Specific driver implementations include this struct somewhere:

struct virtio_device {
    int fd;
    struct virt_queue* rx, *tx, *ctrl;

    struct ixy_device ixy;
};

In the public API we expose two functions, which just forward the calls to the fn pointers in the struct:

uint16_t ixy_rx_batch(struct ixy_device* dev, struct pkt_buf* bufs, uint16_t num_bufs);
uint16_t ixy_tx_batch(struct ixy_device* dev, struct pkt_buf* bufs, uint16_t num_bufs);

Which of course point to the appropriate driver implementations, so the following is always correct code:

#define IXY_TO_VIRT(dev) container_of(dev, struct virtio_device, ixy)
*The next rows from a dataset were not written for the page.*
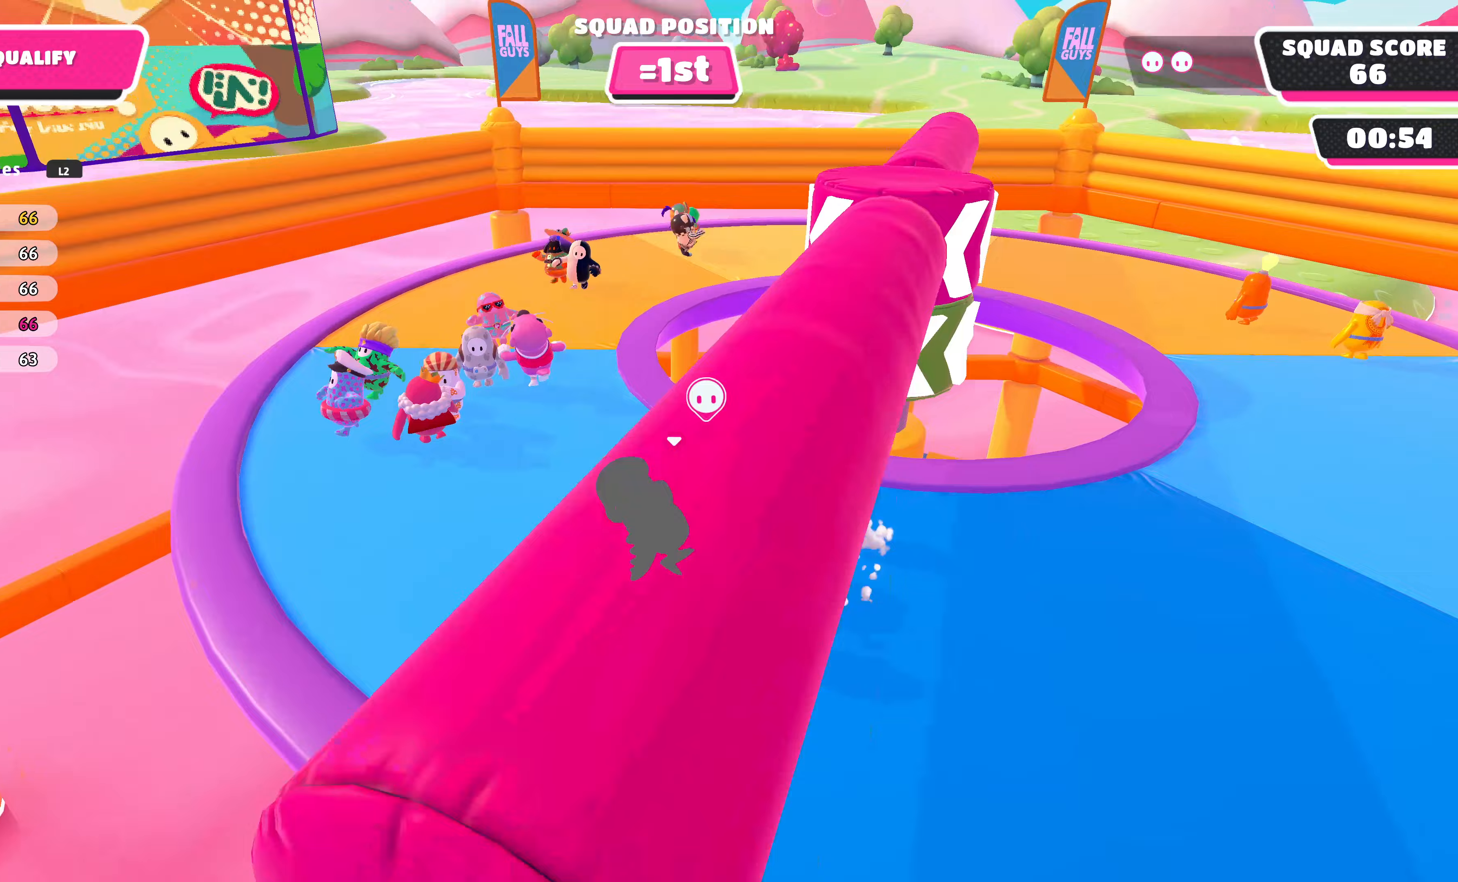
{"buttons": [], "left_stick": "up", "right_stick": "center", "events": [[67, "right_stick", "right"], [433, "right_stick", "center"], [500, "left_stick", "up"]]}
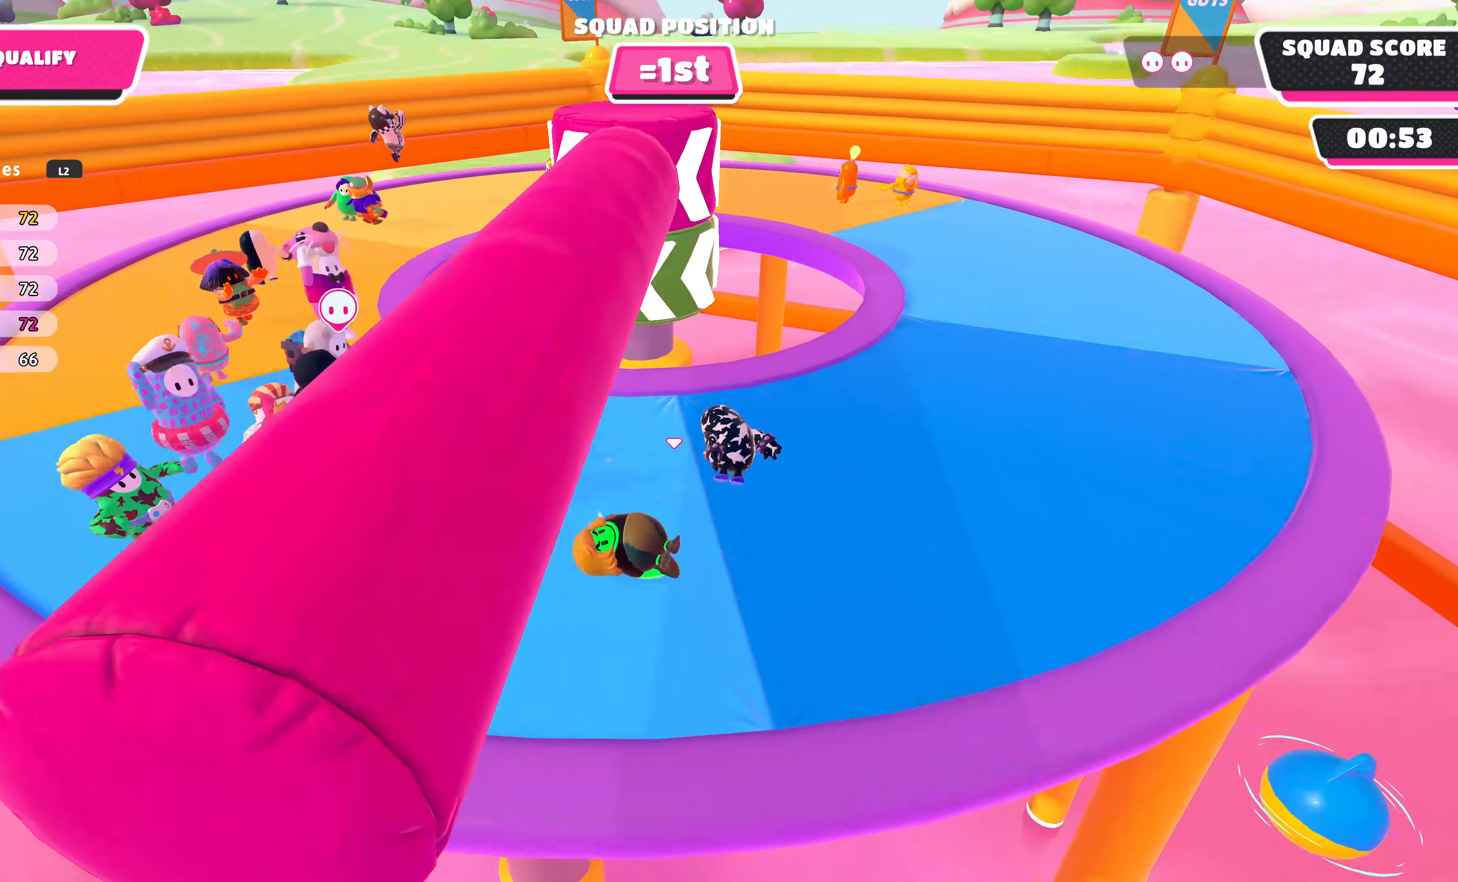
{"buttons": [], "left_stick": "center", "right_stick": "center", "events": [[167, "left_stick", "center"], [267, "right_stick", "left"], [433, "right_stick", "center"]]}
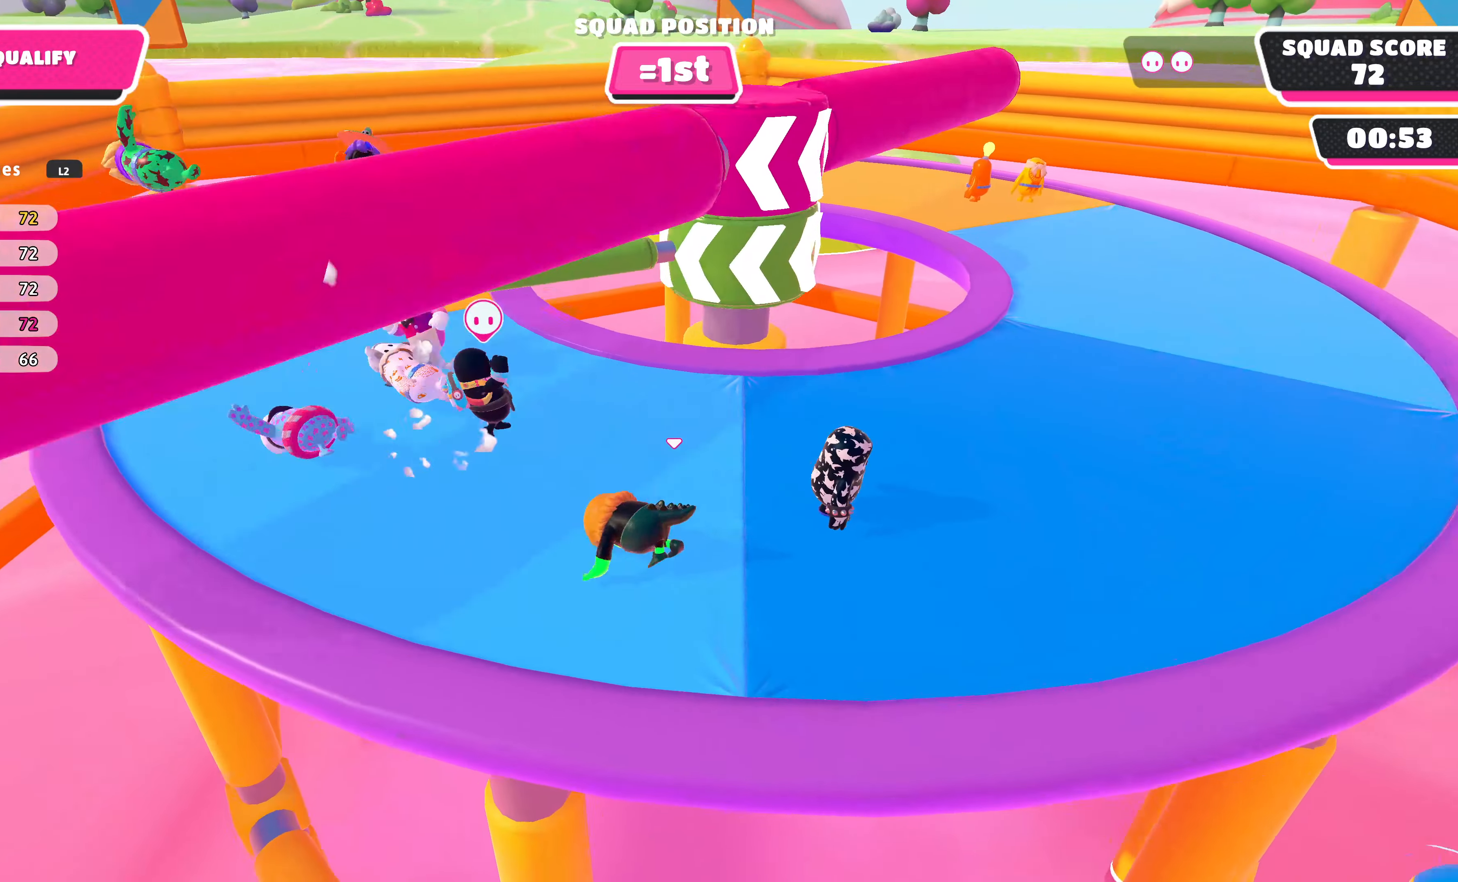
{"buttons": ["DPAD_RIGHT"], "left_stick": "center", "right_stick": "center", "events": [[33, "left_stick", "up-left"], [167, "left_stick", "center"], [200, "right_stick", "right"], [267, "DPAD_RIGHT", "down"], [333, "DPAD_RIGHT", "up"], [400, "right_stick", "center"], [467, "DPAD_RIGHT", "down"]]}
static uint16_t virtio_rx_batch(struct ixy_device* dev, ...) {
    struct virtio_device* virt = IXY_TO_VIRT(dev);
    ...
}

This unwrapping is only needed on the semi-public entry functions to a driver. Internally it can just pass its struct around.

Pros

  • Unified user-interface, an ixy-fwd app works with every driver
  • Very common practice

Cons

  • One level of pointer indirection; Performance impact?
  • Too much magic?
  • Even required for just two drivers?

Implement self-test

Tests are important! And also difficult when you have hardware dependencies :(

We can implement a simple full system test by adding another example application: ixy-dump which dumps packets to a pcap file.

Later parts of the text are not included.